False. One might mistakenly believe that it is sufficient for a contract to be binding that the parties be competent and sign voluntarily and on the basis of this false premise (which one believes mistakenly to be true) that surrogate motherhood contracts should be legally binding. Rational persuasion may be mistaken.
T F 2. If an argument is unsound, then its conclusion is false.
False. Example of an unsound argument with a true conclusion: All professors are male. Dan Hausman is a professor. Therefore Dan Hausman is male.
T F 3. If an argument is sound, then it is valid.
True. By definition and argument is sound if and only if it is valid and all its premises are true.
T F 4. If the premises of an argument are false, then the argument is invalid.
False. Example: All women are six foot tall. Dan Hausman is a woman. Therefore Dan Hausman is six foot tall. Valid but both the premises are false. In the example in 2 the argument is valid, and one of its premises is false.
T F 5. If the conclusion of an argument is false, then the argument is unsound.
True. In a sound argument the premises are true and the conclusion follows as a matter of logic from the premises, so the conclusion must be true, too.
Part II (to be written in blue book): 30 minutes (15 minutes each); 70 points (35 points each)
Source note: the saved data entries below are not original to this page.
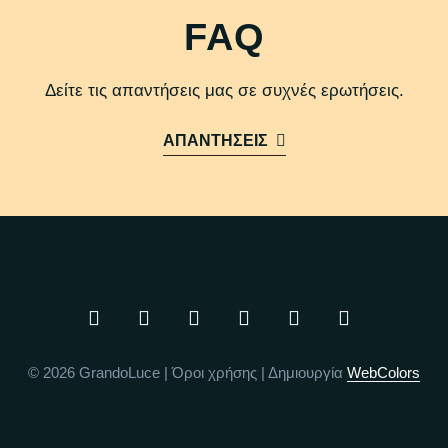
FAQ
Δείτε τις απαντήσεις μας σε συχνές ερωτήσεις.
ΑΠΑΝΤΗΣΕΙΣ
© 2026 GrandoLuce |
Όροι χρήσης
| Δημιουργία
WebColors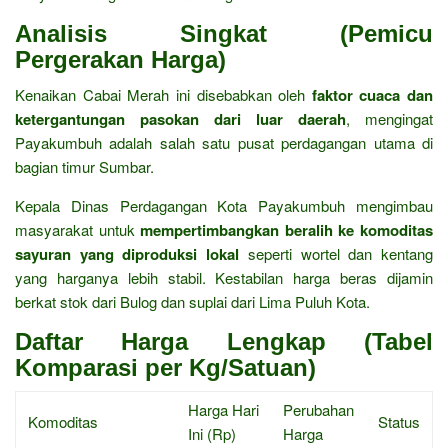
Analisis Singkat (Pemicu
Pergerakan Harga)
Kenaikan Cabai Merah ini disebabkan oleh
faktor cuaca dan
ketergantungan pasokan dari luar daerah
, mengingat
Payakumbuh adalah salah satu pusat perdagangan utama di
bagian timur Sumbar.
Kepala Dinas Perdagangan Kota Payakumbuh mengimbau
masyarakat untuk
mempertimbangkan beralih ke komoditas
sayuran yang diproduksi lokal
seperti wortel dan kentang
yang harganya lebih stabil. Kestabilan harga beras dijamin
berkat stok dari Bulog dan suplai dari Lima Puluh Kota.
Daftar Harga Lengkap (Tabel
Komparasi per Kg/Satuan)
Harga Hari
Perubahan
Komoditas
Status
Ini (Rp)
Harga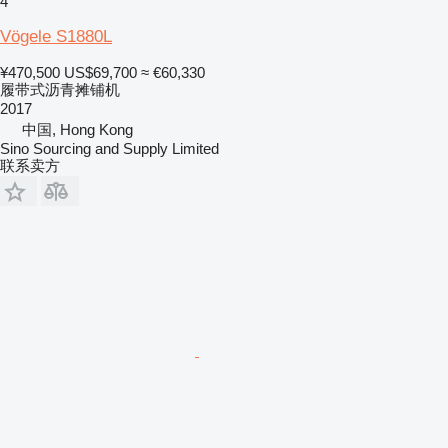
4
Vögele S1880L
¥470,500
US$69,700
≈ €60,330
履带式沥青摊铺机
2017
中国, Hong Kong
Sino Sourcing and Supply Limited
联系卖方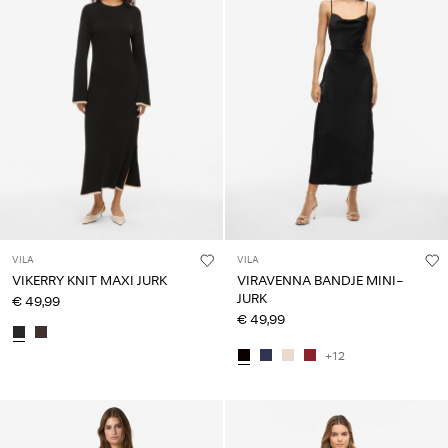
VILA
VILA
VIKERRY KNIT MAXI JURK
VIRAVENNA BANDJE MINI-
JURK
€ 49,99
€ 49,99
+12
1. Someone might object that I should not have asked you to read the court decisions by Judge Sorkow and by the New Jersey Supreme Court, because those decisions concern legal questions rather than moral questions. Explain this objection and discuss how these court decisions can be relevant to the moral questions with which this course is concerned.
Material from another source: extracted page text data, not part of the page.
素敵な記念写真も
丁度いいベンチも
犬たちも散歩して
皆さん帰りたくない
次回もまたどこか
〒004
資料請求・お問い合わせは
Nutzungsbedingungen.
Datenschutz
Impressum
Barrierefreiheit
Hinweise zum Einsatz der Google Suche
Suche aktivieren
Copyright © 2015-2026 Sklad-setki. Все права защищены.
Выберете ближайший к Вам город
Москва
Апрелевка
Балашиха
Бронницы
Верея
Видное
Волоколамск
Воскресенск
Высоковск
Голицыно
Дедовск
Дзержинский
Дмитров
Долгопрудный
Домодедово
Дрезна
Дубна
The short answer is that law has been influenced by morality and that in making legal decisions judges are influenced by moral commitments and arguments. For example, the NJ Supreme Court found that surrogate motherhood contracts should not be enforceable because they conflicted with laws against paying for surrender of rearing rights. That doesn't establish that as a matter of morality, surrogate motherhood contracts should not be enforceable, because one cannot take for granted that the law prohibiting paid transfer of rearing rights is defensible. But the opinion does point one toward a possible moral argument relying on the premise that paid surrender of rearing rights should not (as a matter of morality) be permitted.
2. Give an example of a contract that almost everyone would agree should not be legally enforceable, even though it does not call on the parties to do anything that violates any legal or moral rights or duties and even though it is signed voluntarily by competent individuals. What relevance does your example have to the question of whether surrogate motherhood contracts should be legally binding?
The easy answer would be in terms of inalienable rights. You could, for example, give the example of date contracts. The question then is whether enforcing surrogate motherhood contracts violates any inalienable rights. In particular, one is driven to ask whether a woman's parental rights to her newborn are inalienable.